April 19, 2014

"Many tribal courts cannot afford their own public defender and have only 'advocates' without law degrees to defend the accused."

"The Yaquis wouldn’t have been given the green light from the Justice Department to launch the pilot project without Acosta, a longtime public defender...."
Acosta’s office recently filed motions with the tribal court to dismiss the first three tribal arrests of non-Indian men, arguing that the tribe did not properly implement the new law, including notifying the public of its new jurisdiction over domestic violence cases.
The "new law" is an amendment to the Violence Against Women Act, which you can read here.

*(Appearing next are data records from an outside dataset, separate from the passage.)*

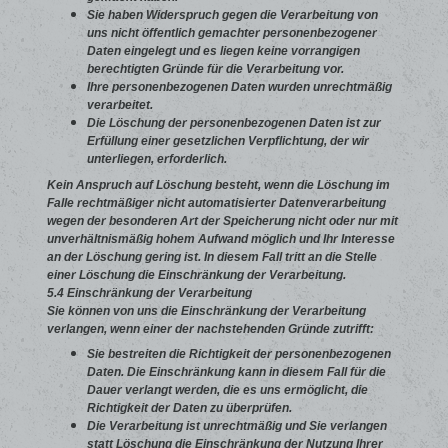
Sie haben Widerspruch gegen die Verarbeitung von
uns nicht öffentlich gemachter personenbezogener
Daten eingelegt und es liegen keine vorrangigen
berechtigten Gründe für die Verarbeitung vor.
Ihre personenbezogenen Daten wurden unrechtmäßig
verarbeitet.
Die Löschung der personenbezogenen Daten ist zur
Erfüllung einer gesetzlichen Verpflichtung, der wir
unterliegen, erforderlich.
Kein Anspruch auf Löschung besteht, wenn die Löschung im
Falle rechtmäßiger nicht automatisierter Datenverarbeitung
wegen der besonderen Art der Speicherung nicht oder nur mit
unverhältnismäßig hohem Aufwand möglich und Ihr Interesse
an der Löschung gering ist. In diesem Fall tritt an die Stelle
einer Löschung die Einschränkung der Verarbeitung.
5.4 Einschränkung der Verarbeitung
Sie können von uns die Einschränkung der Verarbeitung
verlangen, wenn einer der nachstehenden Gründe zutrifft:
Sie bestreiten die Richtigkeit der personenbezogenen
Daten. Die Einschränkung kann in diesem Fall für die
Dauer verlangt werden, die es uns ermöglicht, die
Richtigkeit der Daten zu überprüfen.
Die Verarbeitung ist unrechtmäßig und Sie verlangen
statt Löschung die Einschränkung der Nutzung Ihrer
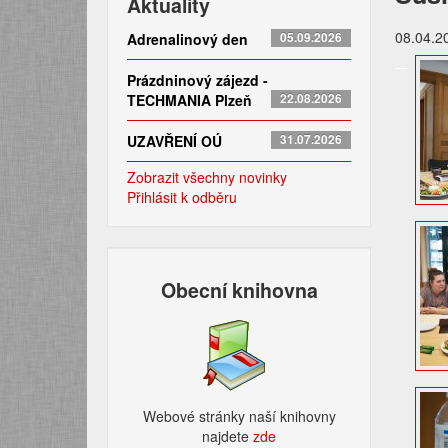
Aktuality
08.04.2
Adrenalinový den
05.09.2026
Prázdninový zájezd -
TECHMANIA Plzeň
22.08.2026
UZAVŘENÍ OÚ
31.07.2026
Zobrazit všechny novinky
Přihlásit k odběru
Obecní knihovna
Webové stránky naší knihovny
najdete
zde​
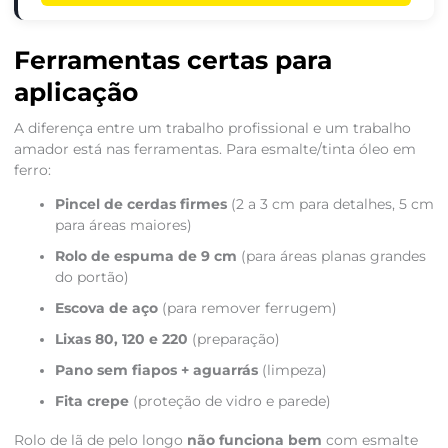
Ferramentas certas para
aplicação
A diferença entre um trabalho profissional e um trabalho
amador está nas ferramentas. Para esmalte/tinta óleo em
ferro:
Pincel de cerdas firmes
(2 a 3 cm para detalhes, 5 cm
para áreas maiores)
Rolo de espuma de 9 cm
(para áreas planas grandes
do portão)
Escova de aço
(para remover ferrugem)
Lixas 80, 120 e 220
(preparação)
Pano sem fiapos + aguarrás
(limpeza)
Fita crepe
(proteção de vidro e parede)
Rolo de lã de pelo longo
não funciona bem
com esmalte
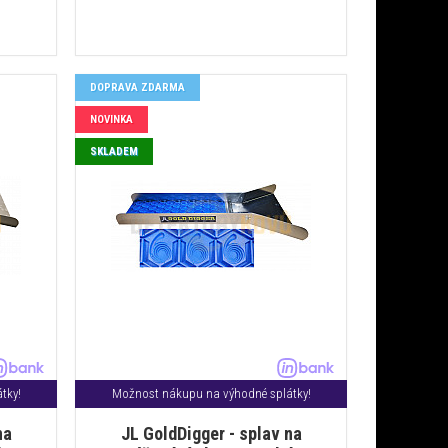
DOPRAVA ZDARMA
NOVINKA
SKLADEM
tky!
Možnost nákupu na výhodné splátky!
na
JL GoldDigger - splav na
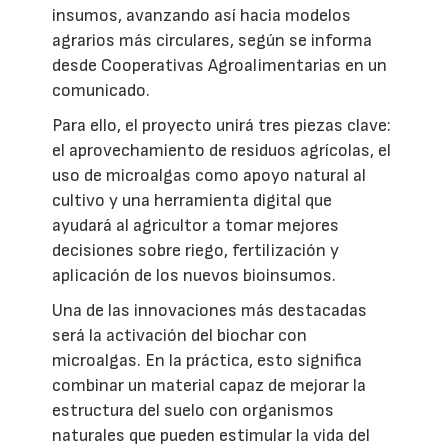
insumos, avanzando así hacia modelos
agrarios más circulares, según se informa
desde Cooperativas Agroalimentarias en un
comunicado.
Para ello, el proyecto unirá tres piezas clave:
el aprovechamiento de residuos agrícolas, el
uso de microalgas como apoyo natural al
cultivo y una herramienta digital que
ayudará al agricultor a tomar mejores
decisiones sobre riego, fertilización y
aplicación de los nuevos bioinsumos.
Una de las innovaciones más destacadas
será la activación del biochar con
microalgas. En la práctica, esto significa
combinar un material capaz de mejorar la
estructura del suelo con organismos
naturales que pueden estimular la vida del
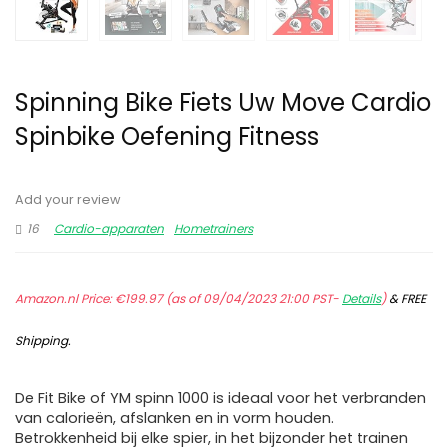
Spinning Bike Fiets Uw Move Cardio
Spinbike Oefening Fitness
Add your review
16
Cardio-apparaten
Hometrainers
Amazon.nl Price:
€
199.97
(as of 09/04/2023 21:00 PST-
Details
)
&
FREE
Shipping
.
De Fit Bike of YM spinn 1000 is ideaal voor het verbranden
van calorieën, afslanken en in vorm houden.
Betrokkenheid bij elke spier, in het bijzonder het trainen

It seems to have been adopted to pick up the slack for U.S. attorneys who are said to have declined to prosecute too many of the cases arising out of domestic violence by non-tribe members on Indian tribal lands.

From that second link, we see the requirements that the tribal court protect "defendants' rights under federal law," including due process, effective assistance of counsel, "Free, appointed, licensed attorneys for indigent defendants," and "a fair cross-section of the community in jury pools and not systematically exclude non-Indians."

4 comments:

Wince said...

Where's Fauxcahonas Warren, Esq.?

rhhardin said...

Indian justice is justice that they take away again.

Strelnikov said...

All solved easily simply by making them all citizens of the country in which they have lived for over 200 years.

Carol said...

U.S. attorneys who are said to have declined to prosecute too many of the cases arising out of domestic violence

Huh, yet DOJ is on the warpath against the Missoula county attorney for not vigorously prosecuting rape cases with iffy evidence and timid victims...it's all sexism you know.